Se o detido, conforme refere o número 3 do artigo 220.º do Código de Processo Penal, referir à autoridade que o tem detido, que pretende exercer o seu direito à apresentação de Habeas Corpus e esta obstaculizar, de alguma forma, essa apresentação, estaremos perante uma situação de abuso de poder, sendo de aplicar o artigo 382.º do Código Penal onde se estabelece que “o funcionário que, fora dos casos previstos nos artigos anteriores, abusar de poderes ou violar deveres inerentes às suas funções, com intenção de obter, para si ou para terceiro, benefício ilegítimo ou causar prejuízo a outra pessoa, é punido com pena de prisão até 3 anos ou com pena de multa, se pena mais grave lhe não couber por força de outra disposição legal.”

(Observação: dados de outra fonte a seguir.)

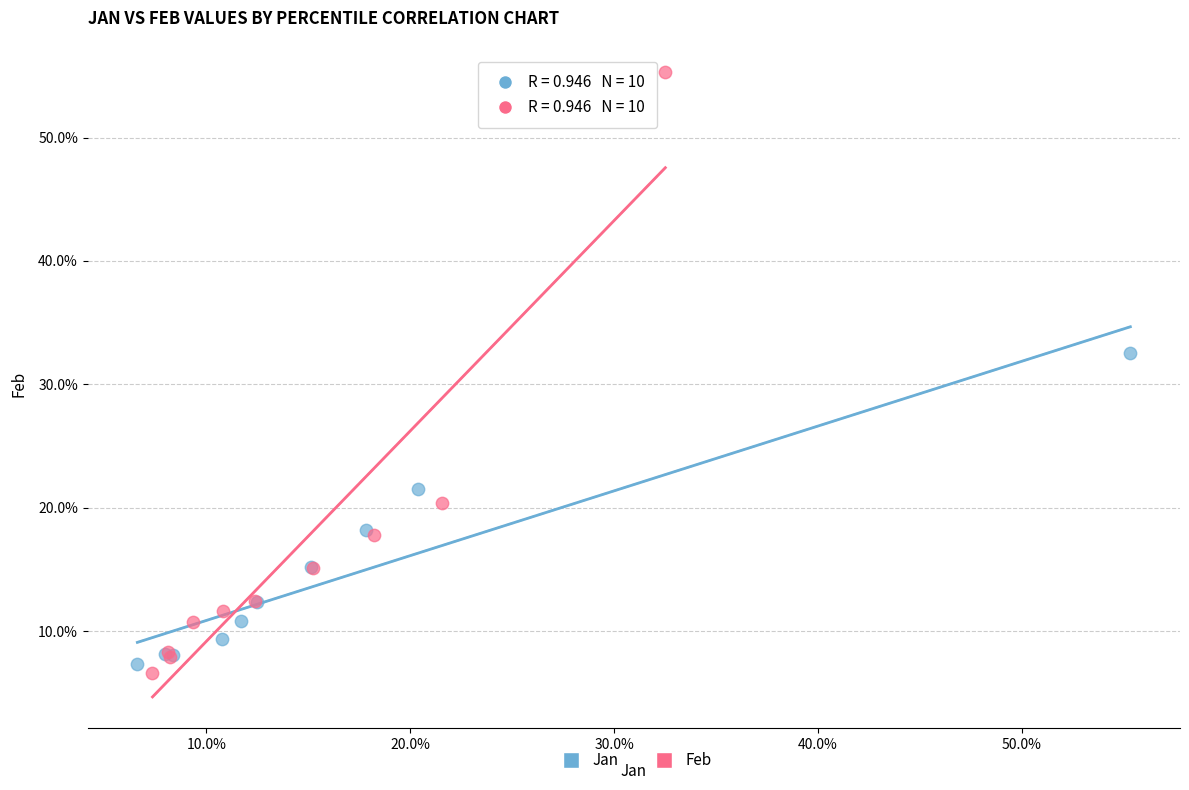

Which series reaches the minimum Y coordinate?

Feb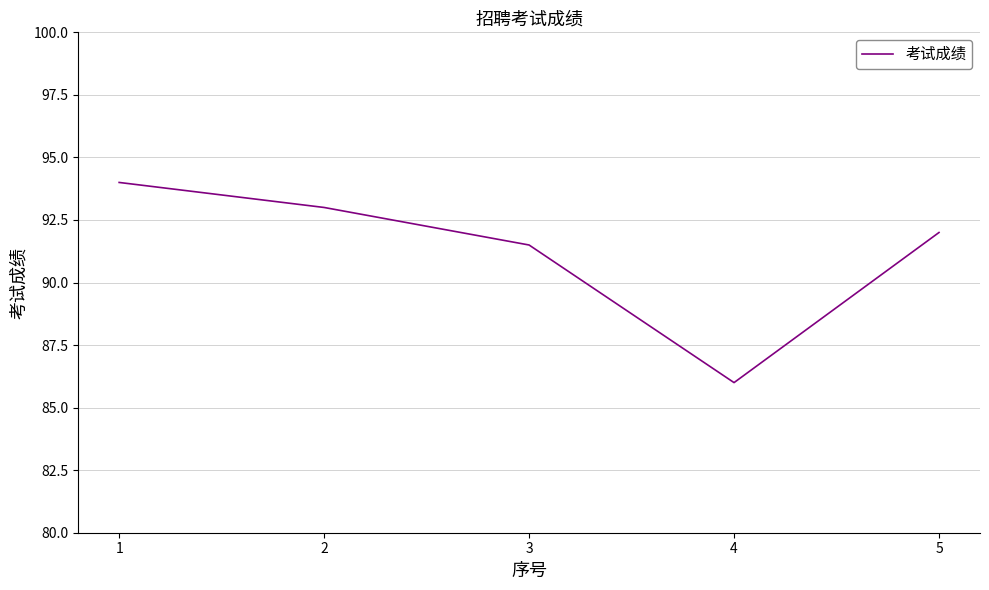

What is the change in value from 1 to 2?

-1.0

As mais das vezes, a detenção ilegal tem por base uma situação de privação total, precária e condicional da liberdade do cidadão que não resulte de uma decisão judicial e que, muito provavelmente, se encontra entre o momento da captura do cidadão e o despacho judicial que procede à apreciação e validação do ato e à aplicação da prisão preventiva.
O Habeas Corpus em virtude de Prisão Ilegal
Por seu turno, a providência de Habeas Corpus resultante de prisão ilegal, estabelecida no número 1 do artigo 222.º do Código de Processo Penal, pode ser apresentada por qualquer pessoa que se encontre ilegalmente presa perante o Supremo Tribunal de Justiça. No entanto, tem óbvias diferenças relativamente à providência de Habeas Corpus em virtude de detenção ilegal.
Desde logo, a petição é dirigida, em duplicado, ao Presidente do Supremos Tribunal de Justiça e é apresentada perante a autoridade à ordem da qual o cidadão se encontra preso.
Depois, a petição de Habeas Corpus deve ter por base o facto de a prisão ser ilegal por:
“a) Ter sido efetuada ou ordenada por entidade incompetente;
b) Ser motivada por facto pelo qual a lei a não permite; ou
c) Manter-se para além dos prazos fixados pela lei ou por decisão judicial.”
A prisão ilegal tem por base uma situação de privação da liberdade que foi judicialmente controlada e apreciada, daí que o procedimento de Habeas Corpus por prisão ilegal seja diferente relativamente ao relativo à detenção ilegal.